The New England office of the Federal Transit Authority has indicated that including the Community Path in the Green Line Extension application for New Starts funding would help our competitiveness.
The cost for the “additional” Community Path elements has been estimated by MassDOT’s consultants at $16 million, not including land acquisition, environmental or bridge costs to cross the Fitchburg line.
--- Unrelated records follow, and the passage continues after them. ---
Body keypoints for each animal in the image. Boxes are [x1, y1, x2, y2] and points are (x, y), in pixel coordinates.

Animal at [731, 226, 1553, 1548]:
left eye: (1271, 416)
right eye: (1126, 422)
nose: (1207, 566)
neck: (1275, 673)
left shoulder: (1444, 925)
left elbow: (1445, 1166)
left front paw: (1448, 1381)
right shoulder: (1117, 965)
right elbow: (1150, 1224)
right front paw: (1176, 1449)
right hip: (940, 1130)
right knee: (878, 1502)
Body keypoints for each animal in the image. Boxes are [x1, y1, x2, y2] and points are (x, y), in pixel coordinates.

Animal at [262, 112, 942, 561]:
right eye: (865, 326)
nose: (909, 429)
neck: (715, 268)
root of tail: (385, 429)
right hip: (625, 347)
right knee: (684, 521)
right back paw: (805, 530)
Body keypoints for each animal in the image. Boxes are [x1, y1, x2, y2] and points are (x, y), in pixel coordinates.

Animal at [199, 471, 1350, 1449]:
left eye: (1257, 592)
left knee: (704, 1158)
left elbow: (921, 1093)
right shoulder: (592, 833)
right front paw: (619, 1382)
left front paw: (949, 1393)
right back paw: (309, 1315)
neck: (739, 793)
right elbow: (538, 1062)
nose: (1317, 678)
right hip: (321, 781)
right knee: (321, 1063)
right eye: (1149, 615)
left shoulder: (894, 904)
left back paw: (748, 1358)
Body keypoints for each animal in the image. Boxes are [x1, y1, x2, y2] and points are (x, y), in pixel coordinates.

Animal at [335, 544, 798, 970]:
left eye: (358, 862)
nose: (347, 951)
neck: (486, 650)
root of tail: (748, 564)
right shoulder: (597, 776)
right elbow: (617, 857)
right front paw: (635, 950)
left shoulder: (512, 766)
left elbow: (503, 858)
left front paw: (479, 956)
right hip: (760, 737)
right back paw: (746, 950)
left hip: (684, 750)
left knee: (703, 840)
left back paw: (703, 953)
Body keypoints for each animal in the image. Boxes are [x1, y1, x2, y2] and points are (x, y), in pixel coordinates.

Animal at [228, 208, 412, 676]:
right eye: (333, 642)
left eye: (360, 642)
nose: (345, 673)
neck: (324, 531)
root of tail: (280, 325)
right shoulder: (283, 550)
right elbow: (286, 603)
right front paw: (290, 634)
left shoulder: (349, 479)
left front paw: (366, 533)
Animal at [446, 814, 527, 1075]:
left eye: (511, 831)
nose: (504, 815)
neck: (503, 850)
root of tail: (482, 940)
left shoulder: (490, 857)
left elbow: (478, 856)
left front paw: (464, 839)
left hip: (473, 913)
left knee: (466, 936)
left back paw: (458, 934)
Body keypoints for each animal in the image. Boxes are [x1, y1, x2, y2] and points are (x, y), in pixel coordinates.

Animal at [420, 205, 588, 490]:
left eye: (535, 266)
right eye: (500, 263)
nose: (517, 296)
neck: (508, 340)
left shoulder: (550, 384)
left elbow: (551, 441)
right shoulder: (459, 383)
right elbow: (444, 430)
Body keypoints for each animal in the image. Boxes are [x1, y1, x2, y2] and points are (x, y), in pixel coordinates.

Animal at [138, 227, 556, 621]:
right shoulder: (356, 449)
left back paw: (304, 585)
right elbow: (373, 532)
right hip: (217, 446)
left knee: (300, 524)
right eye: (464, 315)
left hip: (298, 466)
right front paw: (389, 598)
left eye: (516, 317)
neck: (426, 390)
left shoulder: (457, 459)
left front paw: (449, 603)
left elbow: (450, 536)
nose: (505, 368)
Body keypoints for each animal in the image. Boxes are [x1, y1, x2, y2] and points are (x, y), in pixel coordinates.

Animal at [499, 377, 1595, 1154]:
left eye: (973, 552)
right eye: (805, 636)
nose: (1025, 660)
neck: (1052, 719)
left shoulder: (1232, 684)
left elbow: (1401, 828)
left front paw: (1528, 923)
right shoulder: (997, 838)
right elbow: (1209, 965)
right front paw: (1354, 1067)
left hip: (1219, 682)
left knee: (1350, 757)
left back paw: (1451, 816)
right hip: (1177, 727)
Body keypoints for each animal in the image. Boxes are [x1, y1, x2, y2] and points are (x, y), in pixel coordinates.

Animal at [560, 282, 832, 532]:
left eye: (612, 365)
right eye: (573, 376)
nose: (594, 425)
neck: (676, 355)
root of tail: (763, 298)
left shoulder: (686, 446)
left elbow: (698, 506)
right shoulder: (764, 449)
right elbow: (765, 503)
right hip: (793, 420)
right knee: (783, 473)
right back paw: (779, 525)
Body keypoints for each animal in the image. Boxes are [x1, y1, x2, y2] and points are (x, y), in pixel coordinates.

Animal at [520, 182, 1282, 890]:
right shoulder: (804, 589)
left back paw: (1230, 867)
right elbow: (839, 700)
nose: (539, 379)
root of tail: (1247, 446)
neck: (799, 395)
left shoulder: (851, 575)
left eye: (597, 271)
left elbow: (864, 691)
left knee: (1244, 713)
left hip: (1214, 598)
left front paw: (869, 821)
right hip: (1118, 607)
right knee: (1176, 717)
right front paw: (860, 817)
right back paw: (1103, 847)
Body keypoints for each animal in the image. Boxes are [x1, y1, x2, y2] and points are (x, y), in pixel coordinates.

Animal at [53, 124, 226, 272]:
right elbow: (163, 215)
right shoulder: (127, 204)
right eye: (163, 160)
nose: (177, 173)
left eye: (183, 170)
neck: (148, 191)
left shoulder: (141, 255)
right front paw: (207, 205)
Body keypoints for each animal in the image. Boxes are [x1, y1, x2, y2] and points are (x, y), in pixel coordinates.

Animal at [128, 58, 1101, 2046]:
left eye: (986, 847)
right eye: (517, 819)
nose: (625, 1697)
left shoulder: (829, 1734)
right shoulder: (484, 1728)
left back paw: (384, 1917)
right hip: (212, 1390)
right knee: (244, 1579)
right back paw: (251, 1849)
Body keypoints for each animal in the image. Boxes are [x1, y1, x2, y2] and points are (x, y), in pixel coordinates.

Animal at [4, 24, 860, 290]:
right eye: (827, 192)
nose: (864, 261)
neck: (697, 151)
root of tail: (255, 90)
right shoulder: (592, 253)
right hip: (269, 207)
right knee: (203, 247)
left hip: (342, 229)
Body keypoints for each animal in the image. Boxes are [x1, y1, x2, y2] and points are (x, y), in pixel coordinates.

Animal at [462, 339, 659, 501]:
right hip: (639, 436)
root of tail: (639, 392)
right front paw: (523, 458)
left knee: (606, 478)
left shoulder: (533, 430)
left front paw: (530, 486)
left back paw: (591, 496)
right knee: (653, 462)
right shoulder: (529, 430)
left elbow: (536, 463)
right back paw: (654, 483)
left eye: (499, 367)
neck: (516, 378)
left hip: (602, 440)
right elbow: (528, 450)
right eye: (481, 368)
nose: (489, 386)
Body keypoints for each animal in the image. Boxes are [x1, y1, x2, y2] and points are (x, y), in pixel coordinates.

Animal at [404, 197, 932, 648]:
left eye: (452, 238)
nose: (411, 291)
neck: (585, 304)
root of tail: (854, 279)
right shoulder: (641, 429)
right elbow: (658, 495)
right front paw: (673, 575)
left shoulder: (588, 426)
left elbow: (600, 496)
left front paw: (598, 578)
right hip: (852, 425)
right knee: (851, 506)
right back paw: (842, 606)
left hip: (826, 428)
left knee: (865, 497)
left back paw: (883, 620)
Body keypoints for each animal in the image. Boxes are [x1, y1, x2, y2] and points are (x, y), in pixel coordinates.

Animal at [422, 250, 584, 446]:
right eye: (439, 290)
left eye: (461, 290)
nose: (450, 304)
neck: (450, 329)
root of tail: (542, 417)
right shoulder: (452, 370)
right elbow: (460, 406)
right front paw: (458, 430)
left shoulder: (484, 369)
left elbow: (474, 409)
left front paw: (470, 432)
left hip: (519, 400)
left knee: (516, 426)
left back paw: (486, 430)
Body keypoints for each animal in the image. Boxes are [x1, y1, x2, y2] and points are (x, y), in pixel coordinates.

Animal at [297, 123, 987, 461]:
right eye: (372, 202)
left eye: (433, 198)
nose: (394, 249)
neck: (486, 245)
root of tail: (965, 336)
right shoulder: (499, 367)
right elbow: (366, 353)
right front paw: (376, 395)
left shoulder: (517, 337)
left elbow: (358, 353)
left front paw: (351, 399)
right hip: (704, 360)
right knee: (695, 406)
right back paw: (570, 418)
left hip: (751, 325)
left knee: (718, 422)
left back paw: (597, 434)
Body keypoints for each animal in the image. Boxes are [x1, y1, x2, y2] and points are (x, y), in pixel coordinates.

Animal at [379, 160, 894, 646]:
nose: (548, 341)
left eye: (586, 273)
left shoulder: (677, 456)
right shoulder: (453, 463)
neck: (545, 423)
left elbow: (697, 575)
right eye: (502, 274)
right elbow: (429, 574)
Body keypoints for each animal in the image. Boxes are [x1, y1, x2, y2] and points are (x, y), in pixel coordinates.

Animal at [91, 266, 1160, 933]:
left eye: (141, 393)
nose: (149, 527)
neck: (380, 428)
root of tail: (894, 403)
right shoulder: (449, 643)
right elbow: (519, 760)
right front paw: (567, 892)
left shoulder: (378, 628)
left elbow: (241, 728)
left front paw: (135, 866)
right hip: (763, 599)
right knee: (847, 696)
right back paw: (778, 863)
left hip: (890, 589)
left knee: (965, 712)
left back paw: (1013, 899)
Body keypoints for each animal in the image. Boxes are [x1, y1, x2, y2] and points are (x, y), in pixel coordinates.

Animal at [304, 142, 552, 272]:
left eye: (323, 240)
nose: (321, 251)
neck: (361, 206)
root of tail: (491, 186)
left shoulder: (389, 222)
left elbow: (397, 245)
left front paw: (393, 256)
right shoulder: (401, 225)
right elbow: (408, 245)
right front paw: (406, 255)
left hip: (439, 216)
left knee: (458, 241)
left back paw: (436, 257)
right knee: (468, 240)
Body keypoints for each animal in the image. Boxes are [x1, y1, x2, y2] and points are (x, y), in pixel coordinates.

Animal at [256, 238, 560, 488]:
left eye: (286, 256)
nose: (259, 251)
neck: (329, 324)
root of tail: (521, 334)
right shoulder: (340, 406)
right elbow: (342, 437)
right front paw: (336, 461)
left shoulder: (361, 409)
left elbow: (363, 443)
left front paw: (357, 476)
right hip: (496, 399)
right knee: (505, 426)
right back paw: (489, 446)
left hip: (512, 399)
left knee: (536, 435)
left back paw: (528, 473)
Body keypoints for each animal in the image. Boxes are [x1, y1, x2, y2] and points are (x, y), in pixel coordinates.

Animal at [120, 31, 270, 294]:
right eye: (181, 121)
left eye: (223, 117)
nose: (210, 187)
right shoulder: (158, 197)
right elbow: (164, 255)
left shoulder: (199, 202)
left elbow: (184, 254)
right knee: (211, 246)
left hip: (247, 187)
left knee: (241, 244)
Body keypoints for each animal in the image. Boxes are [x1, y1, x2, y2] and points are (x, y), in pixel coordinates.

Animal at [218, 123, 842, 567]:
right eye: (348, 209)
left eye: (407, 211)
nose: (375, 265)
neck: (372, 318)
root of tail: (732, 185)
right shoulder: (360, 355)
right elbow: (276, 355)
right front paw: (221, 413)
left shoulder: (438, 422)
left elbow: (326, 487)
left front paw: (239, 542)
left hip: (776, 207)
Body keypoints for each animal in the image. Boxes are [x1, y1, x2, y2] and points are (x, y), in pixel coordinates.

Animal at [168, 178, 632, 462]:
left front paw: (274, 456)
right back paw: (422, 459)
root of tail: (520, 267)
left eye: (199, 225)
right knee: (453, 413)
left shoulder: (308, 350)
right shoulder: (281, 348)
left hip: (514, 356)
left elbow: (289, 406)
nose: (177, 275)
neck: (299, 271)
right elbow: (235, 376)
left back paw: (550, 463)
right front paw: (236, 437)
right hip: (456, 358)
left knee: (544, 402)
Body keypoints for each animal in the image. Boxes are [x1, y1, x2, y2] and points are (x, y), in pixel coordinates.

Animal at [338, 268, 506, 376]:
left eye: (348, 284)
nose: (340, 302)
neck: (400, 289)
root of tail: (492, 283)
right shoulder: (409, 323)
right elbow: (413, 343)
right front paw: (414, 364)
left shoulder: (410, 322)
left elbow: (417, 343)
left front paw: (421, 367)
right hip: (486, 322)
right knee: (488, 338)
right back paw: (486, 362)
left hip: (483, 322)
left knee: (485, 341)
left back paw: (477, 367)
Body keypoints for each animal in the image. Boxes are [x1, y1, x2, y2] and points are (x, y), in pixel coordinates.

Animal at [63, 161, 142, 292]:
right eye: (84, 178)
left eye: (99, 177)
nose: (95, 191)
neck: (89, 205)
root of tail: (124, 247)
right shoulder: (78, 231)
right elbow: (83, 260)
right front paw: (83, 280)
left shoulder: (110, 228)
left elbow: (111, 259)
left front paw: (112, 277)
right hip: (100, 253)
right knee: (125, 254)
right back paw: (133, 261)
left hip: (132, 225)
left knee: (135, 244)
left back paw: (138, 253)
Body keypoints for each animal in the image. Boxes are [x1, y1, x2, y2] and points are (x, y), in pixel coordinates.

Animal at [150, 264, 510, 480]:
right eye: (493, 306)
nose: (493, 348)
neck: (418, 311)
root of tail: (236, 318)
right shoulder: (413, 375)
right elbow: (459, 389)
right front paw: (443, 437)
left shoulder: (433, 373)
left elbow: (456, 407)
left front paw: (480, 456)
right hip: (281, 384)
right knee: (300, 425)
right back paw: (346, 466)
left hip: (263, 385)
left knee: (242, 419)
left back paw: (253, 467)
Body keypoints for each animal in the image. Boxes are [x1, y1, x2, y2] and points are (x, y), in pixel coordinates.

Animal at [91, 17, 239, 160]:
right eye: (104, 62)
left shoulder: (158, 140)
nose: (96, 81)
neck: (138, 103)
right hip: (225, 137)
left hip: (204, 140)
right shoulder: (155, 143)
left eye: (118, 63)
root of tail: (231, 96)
Assuming these additional costs will bring the total costs over $20 million, this is about 1.5% -2 % of overall GLX project costs. At present there is $3.5 million in CMAQ funding and $1 million in SAFETEA-LU funds reserved in the 2010 – 2013 TIP for the Path. It will cost much more (if even possible) to construct the Path extension as a separate project, yielding the grim possibility that the Community Path extension may never get built.
TIGER II funding will require a lower State match (20% vs. 50%) for the Community Path than the New Starts funding source. MassDOT is committed to completing the Green Line by the end of 2014 and is beginning the engineering design soon. The March 22, 2010 schedule prepared by VHB shows that the Final Design will be 50% complete by the September 2012 deadline to obligate the a TIGER II grant award.
The Active Community Transportation Act of 2010 will make more funds available for the Community Path and connecting trails and greenways.
The Federal DOT’s new Policy Statement on Bicycle and Pedestrian Accommodation
Regulations and Recommendations emphasizes multi-model transportation systems and Secretary of Transportation Ray LaHood has stared that: This is the end of favoring motorized transportation at the expense of non-motorized.”
On January 15, Secretary of Energy & Environmental Affairs Ian Bowles accepted MassDOT’s Draft Environmental Impact Statement (DEIR) for the Green Line Extension Project with this comment: Lastly, I strongly encourage MassDOT and the City of Somerville to work together to seek State and federal funding opportunities to facilitate construction of the Community Path concurrently with the project.